# Text section
<<<<

So our survey of the options yields the conclusion that if a choice is not determined by God (i.e., if it is a libertarian free choice), for it to be nevertheless ordained by God, it cannot be based on an open view or a simple-foreknowledge view, but rather would have to involve God’s middle-knowledge of the relevant counterfactuals, and in their light, His weakly actualizing the choice in question.
What then prevents the “deviant Calvinist” à la Crisp to affirm exactly that?
Response: -the Westminster Confession.
The Westminster divines did not leave open the question of how God ordains whatsoever comes to pass; they very carefully excluded the simple-foreknowledge and the middle-knowledge views when they added the following qualification, cited by Crisp himself:
“Although God knows whatsoever may or can come to pass upon all supposed conditions; yet has He not decreed anything because He foresaw it as future, or as that which would come to pass upon such conditions.”
This is impressively explicit: God’s foreordination is not made on the basis of simple-foreknowledge (His seeing things as future), nor middle-knowledge (His seeing that which would come to pass upon such conditions).

>>>>

# Data section
<<<<

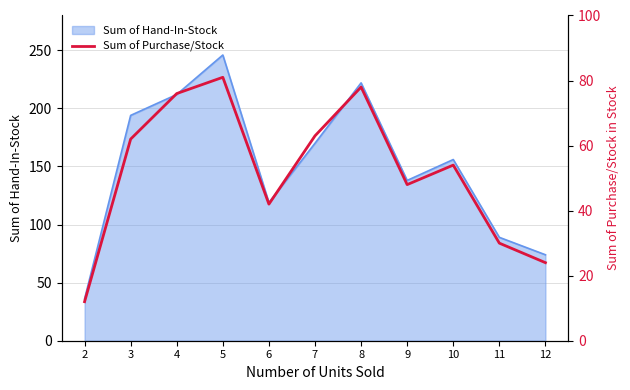

How many categories are shown in the chart?

11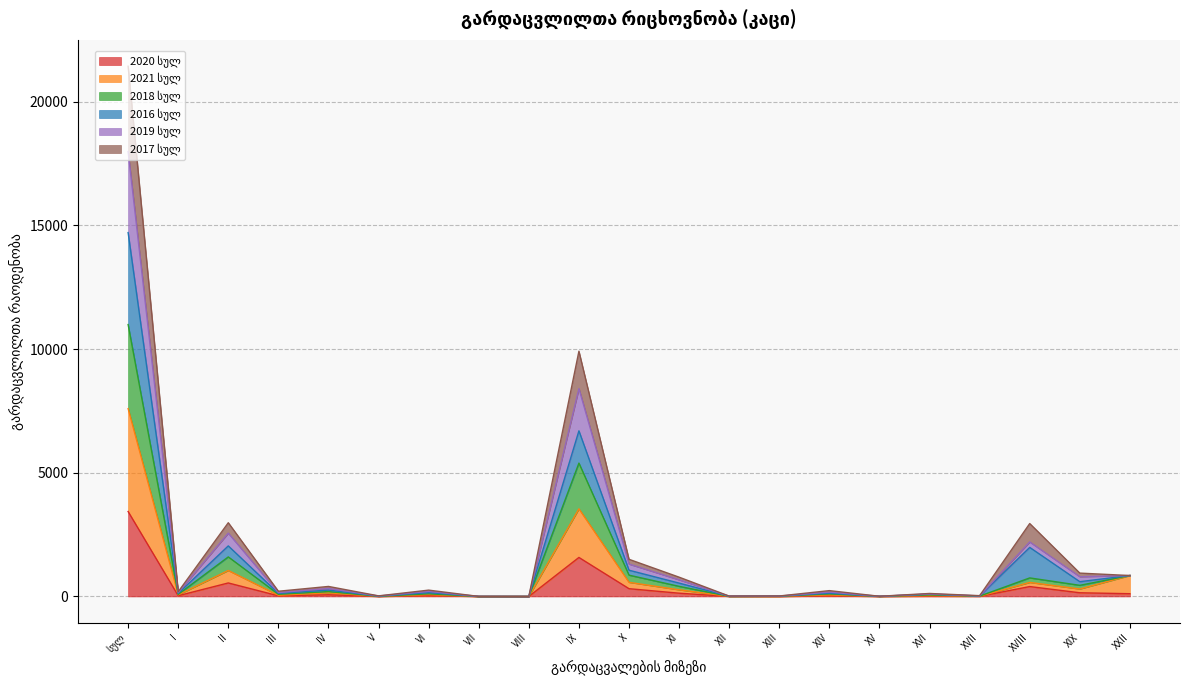

Where is 2018 სულ nearest to the value 5495?

IX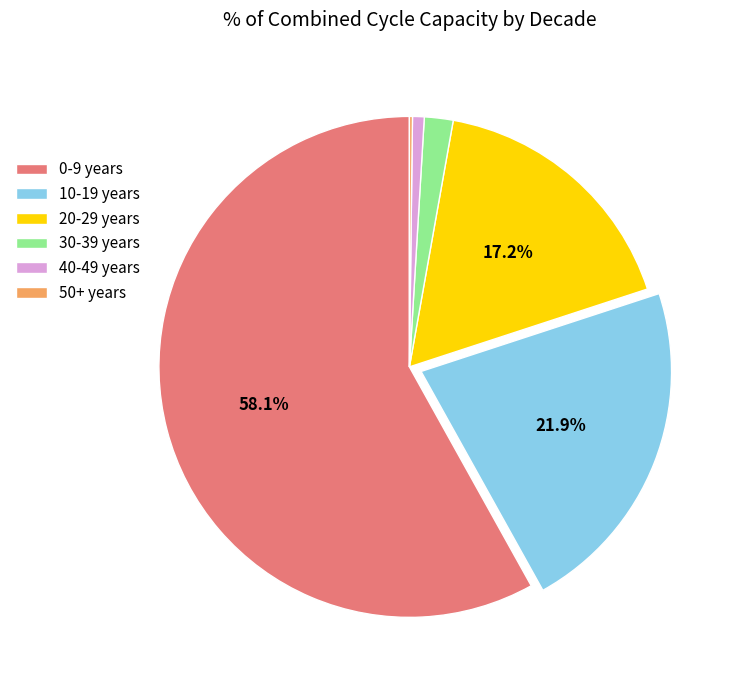

Is there any slice that represents more than half of the pie?

Yes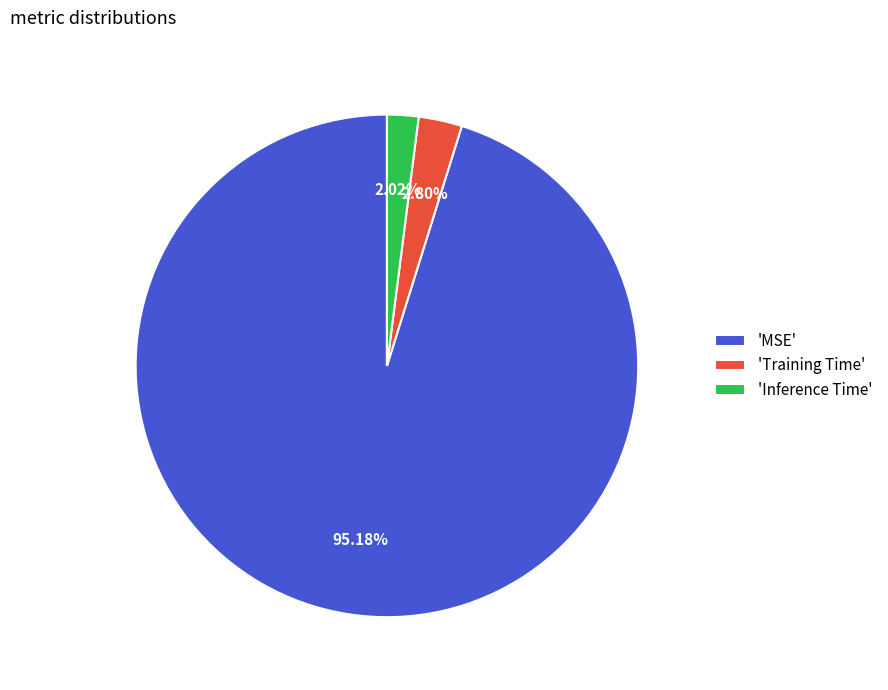

Rank the categories by value from highest to lowest.

'MSE', 'Training Time', 'Inference Time'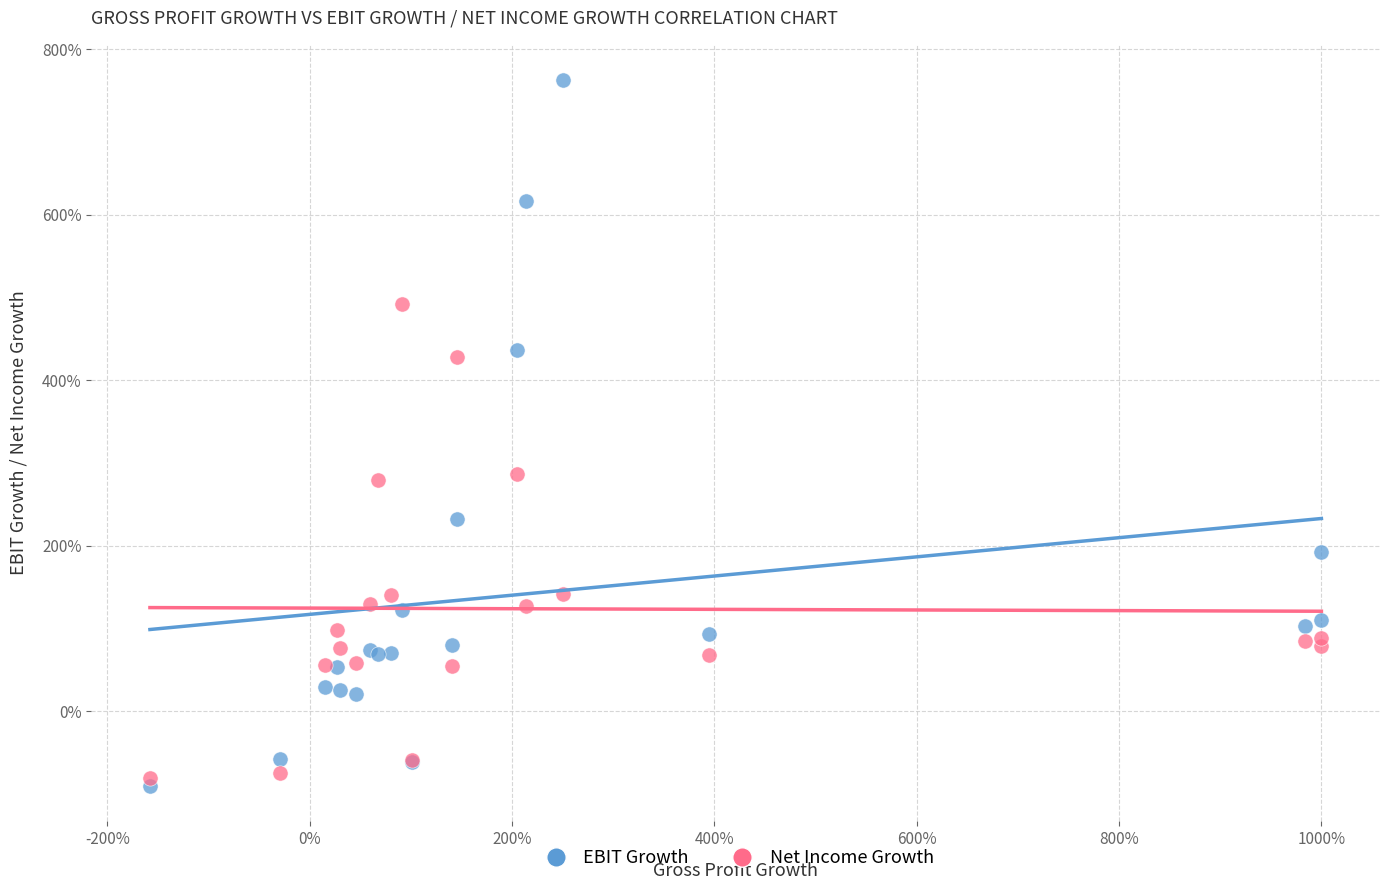

What are all the series names shown in the legend?

EBIT Growth, Net Income Growth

>>>>

# Assignment
In the passage on divine foreordination, which two views did the Westminster divines exclude with their added qualification? The entries have no connection to the passage on divine foreordination.

# Output of the exercise
They excluded the simple-foreknowledge view and the middle-knowledge view.